You mean you don't like writing things like...

    sub foo {
        my ($a, $b, $c) = shift;

?

Indeed!

It just grinds my gears that _I_ need to check to see if the caller has given me all the required bits. That seems like something the language should do.

I understand that it does give you a lot of flexibility, but Hnnnnnnnnn

(from what I recall object oriented perl doesn't give you this flexibility, but I'm not sure, as I never really did it. )

Object oriented perl gives you exactly the same flexibility.
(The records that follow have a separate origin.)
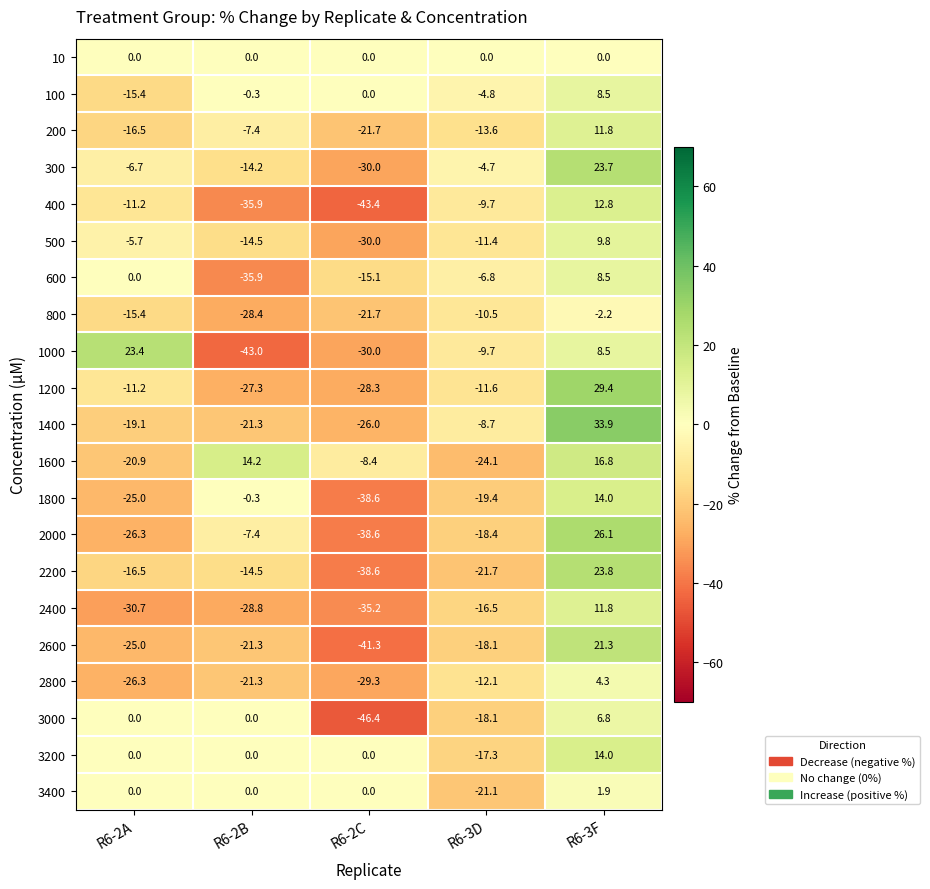

Which series changed the most between R6-2B and R6-3F?

1200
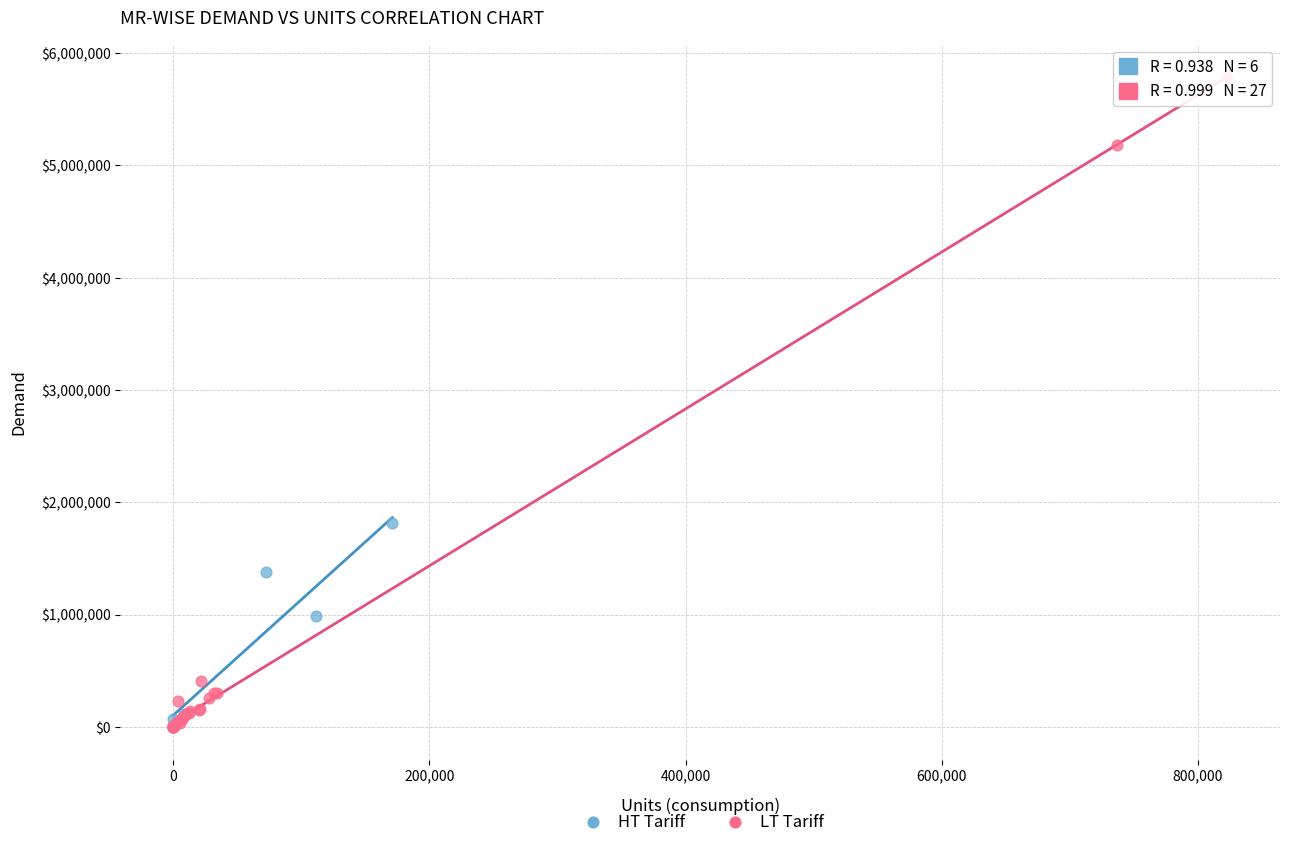

Which series has the largest Y range (max minus min)?

LT Tariff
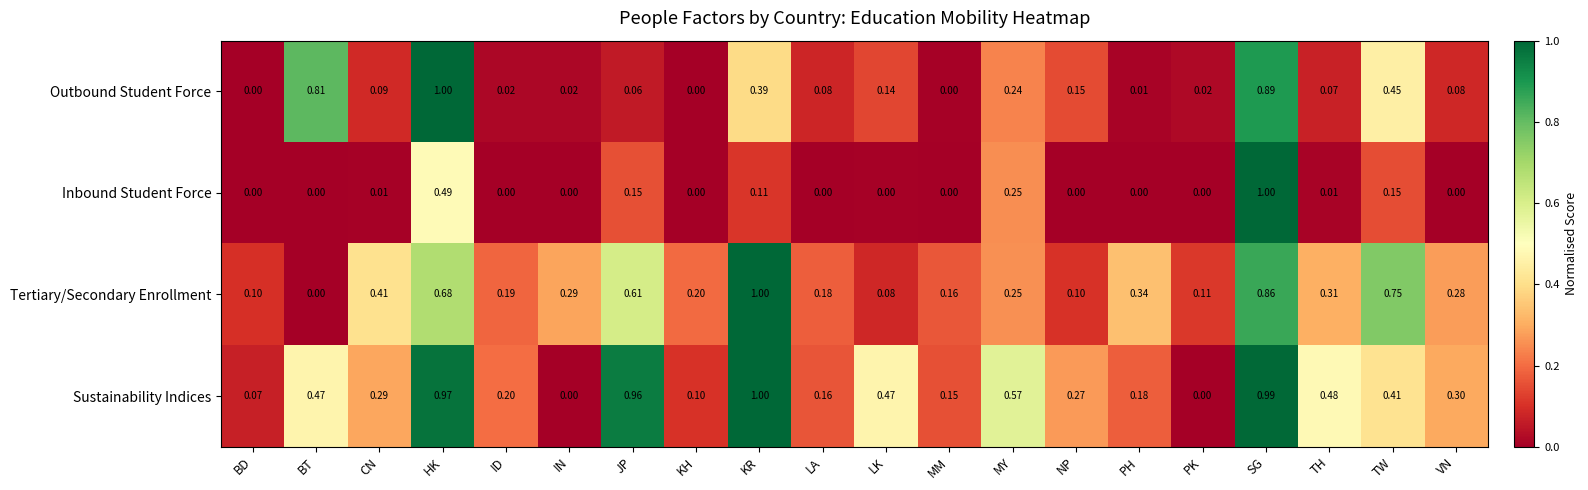

Rank the series at VN from lowest to highest value.

Inbound Student Force, Outbound Student Force, Tertiary/Secondary Enrollment, Sustainability Indices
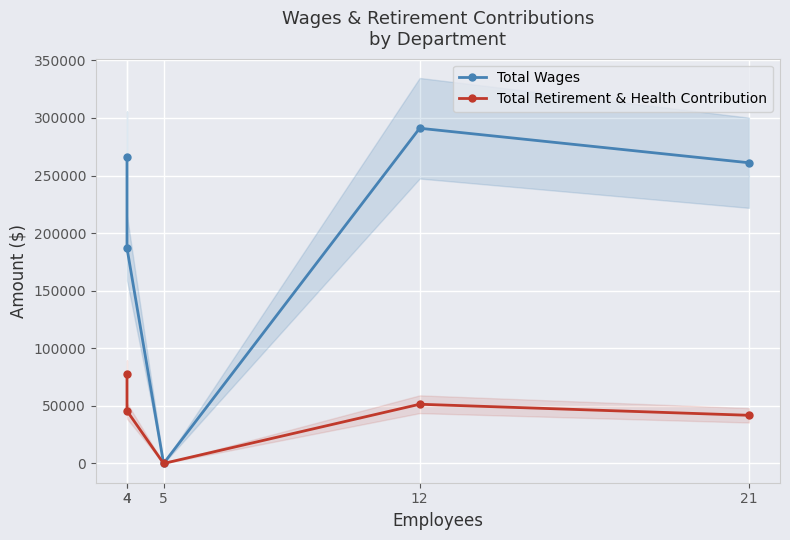

Reading left to right, extract all data points from this chart.

Total Wages: 265736.0	186905.4	0.0	291037.9	261073.0
Total Retirement & Health Contribution: 77761.0	45640.0	0.0	51407.0	41812.0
If you have a module called "My::Module", and you call "My::Module->some_method", then you'd implement that like:

    sub some_method {
        my ($pkg, @args) = @_;
i.e. the module gets passed (as a string) as the first argument. You can then call

    $pkg->some_other_method;
And similarly, if you have an object "$foo" you would call it like "$foo->some_other_method" and implement it as:

    sub some_method {
        my ($self, @args) = @_;
i.e. the object gets passed as the first argument. And you can call "$self->some_other_method" with it.

A minimal class is just:

    package My::Module;

    sub new {
        my ($pkg, %opts) = @_;

        my $self = bless \%opts, $pkg;

        return $self;
    }

    1;
Don't let them tell you you need Moo or Moose or Mouse or fields.pm. Hand-rolled objects is the way :)

  Yes, I hate to write

  sub foo($$$) {
    my ($a, $b, $c) = @_;
  }
Where @_ is array of arguments, and ($$$) is function prototype (3 scalars are expected).

Perl has subroutine signatures now. You can write

sub foo ($x, $y, $x) { ...}

It's just syntactic sugar, so you still can't pass in multiple lists, and the list must be the final parameter.

[deleted]

Not sure if you've deliberately put in two bugs there haha

1. shift only shifts off the first element.

2. (if classify this as a bug) using $a and $b are frowned upon because they're the default variables when using sort.

Oh wow I had forgotten about default variables. Such a lovely and inscrutable idea.

Ha, (1.) was deliberate but I'd forgotten (2.)

Yeah, you probably want

  my ($x, $y, $z) = @shift;
:-D

For reference:

Valid is either

   sub () {
     my ($x, $y, $z) = @_;
or

   sub ($x, $y, $z) {

I should have said

  my ($x, $y, $z) = @$_[0];
but I was making a joke.

If $_[0] is an array reference, @$_[0] becomes a list.

The joke was a reference to most wrong Perl programs being valid for something.

Hence the meme: "93% of Paint Splatters are Valid Perl Programs"

https://www.mcmillen.dev/sigbovik/

Why the empty prototype in the first alternative?

yeah, you could leave that out, but then I have to invent a name

Really? Anonymous subroutines/coderefs are defined with sub {} are they not?